---------- Supplied records ----------

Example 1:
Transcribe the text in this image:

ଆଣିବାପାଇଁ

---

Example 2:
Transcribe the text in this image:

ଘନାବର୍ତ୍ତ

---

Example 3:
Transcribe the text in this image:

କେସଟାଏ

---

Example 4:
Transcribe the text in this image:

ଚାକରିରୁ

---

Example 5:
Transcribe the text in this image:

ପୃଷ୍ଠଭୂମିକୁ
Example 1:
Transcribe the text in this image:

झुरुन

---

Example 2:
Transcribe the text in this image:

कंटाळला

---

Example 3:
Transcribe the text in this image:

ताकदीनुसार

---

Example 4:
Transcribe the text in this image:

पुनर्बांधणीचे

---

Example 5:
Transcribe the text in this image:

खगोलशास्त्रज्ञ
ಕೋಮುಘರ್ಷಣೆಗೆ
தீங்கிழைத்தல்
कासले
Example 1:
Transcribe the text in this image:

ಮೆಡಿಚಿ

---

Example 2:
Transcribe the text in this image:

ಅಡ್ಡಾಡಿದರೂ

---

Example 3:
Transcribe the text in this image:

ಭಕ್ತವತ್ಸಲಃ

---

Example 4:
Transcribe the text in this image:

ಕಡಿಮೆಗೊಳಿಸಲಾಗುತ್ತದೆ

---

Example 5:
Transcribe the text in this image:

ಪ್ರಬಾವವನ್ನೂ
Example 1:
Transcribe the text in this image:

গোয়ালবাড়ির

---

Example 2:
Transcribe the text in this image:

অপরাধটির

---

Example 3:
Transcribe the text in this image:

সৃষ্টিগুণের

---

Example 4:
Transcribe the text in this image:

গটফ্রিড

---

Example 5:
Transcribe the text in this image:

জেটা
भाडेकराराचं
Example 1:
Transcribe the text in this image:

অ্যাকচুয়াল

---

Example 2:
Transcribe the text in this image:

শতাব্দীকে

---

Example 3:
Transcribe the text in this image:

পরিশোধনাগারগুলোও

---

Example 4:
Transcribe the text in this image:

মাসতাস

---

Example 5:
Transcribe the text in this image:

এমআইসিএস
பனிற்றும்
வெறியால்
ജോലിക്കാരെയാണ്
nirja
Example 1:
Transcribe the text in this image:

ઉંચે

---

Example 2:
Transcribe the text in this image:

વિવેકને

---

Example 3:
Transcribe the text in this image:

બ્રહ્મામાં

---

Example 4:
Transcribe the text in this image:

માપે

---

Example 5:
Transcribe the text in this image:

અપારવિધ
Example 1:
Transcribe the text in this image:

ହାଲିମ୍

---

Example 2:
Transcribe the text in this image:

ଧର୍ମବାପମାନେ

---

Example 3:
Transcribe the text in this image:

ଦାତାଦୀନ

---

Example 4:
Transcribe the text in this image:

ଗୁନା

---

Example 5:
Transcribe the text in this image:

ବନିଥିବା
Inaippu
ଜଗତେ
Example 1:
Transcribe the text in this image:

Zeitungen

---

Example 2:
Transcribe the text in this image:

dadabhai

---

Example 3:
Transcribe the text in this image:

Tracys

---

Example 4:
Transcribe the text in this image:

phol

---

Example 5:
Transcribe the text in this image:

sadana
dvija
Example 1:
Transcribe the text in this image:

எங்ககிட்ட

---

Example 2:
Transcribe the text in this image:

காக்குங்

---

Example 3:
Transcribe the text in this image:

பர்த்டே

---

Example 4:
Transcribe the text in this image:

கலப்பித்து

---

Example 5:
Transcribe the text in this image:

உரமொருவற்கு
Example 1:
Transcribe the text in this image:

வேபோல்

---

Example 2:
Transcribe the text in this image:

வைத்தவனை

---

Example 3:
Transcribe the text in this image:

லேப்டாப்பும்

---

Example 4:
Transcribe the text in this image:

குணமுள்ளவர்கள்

----------

Prompt: Could you rewrite the material from its start through the line containing "গোয়ালবাড়ির", putting "Write out" wherever "Transcribe" appears and leaving everything else unchanged?

Exercise answer:
Example 1:
Write out the text in this image:

ଆଣିବାପାଇଁ

---

Example 2:
Write out the text in this image:

ଘନାବର୍ତ୍ତ

---

Example 3:
Write out the text in this image:

କେସଟାଏ

---

Example 4:
Write out the text in this image:

ଚାକରିରୁ

---

Example 5:
Write out the text in this image:

ପୃଷ୍ଠଭୂମିକୁ
Example 1:
Write out the text in this image:

झुरुन

---

Example 2:
Write out the text in this image:

कंटाळला

---

Example 3:
Write out the text in this image:

ताकदीनुसार

---

Example 4:
Write out the text in this image:

पुनर्बांधणीचे

---

Example 5:
Write out the text in this image:

खगोलशास्त्रज्ञ
ಕೋಮುಘರ್ಷಣೆಗೆ
தீங்கிழைத்தல்
कासले
Example 1:
Write out the text in this image:

ಮೆಡಿಚಿ

---

Example 2:
Write out the text in this image:

ಅಡ್ಡಾಡಿದರೂ

---

Example 3:
Write out the text in this image:

ಭಕ್ತವತ್ಸಲಃ

---

Example 4:
Write out the text in this image:

ಕಡಿಮೆಗೊಳಿಸಲಾಗುತ್ತದೆ

---

Example 5:
Write out the text in this image:

ಪ್ರಬಾವವನ್ನೂ
Example 1:
Write out the text in this image:

গোয়ালবাড়ির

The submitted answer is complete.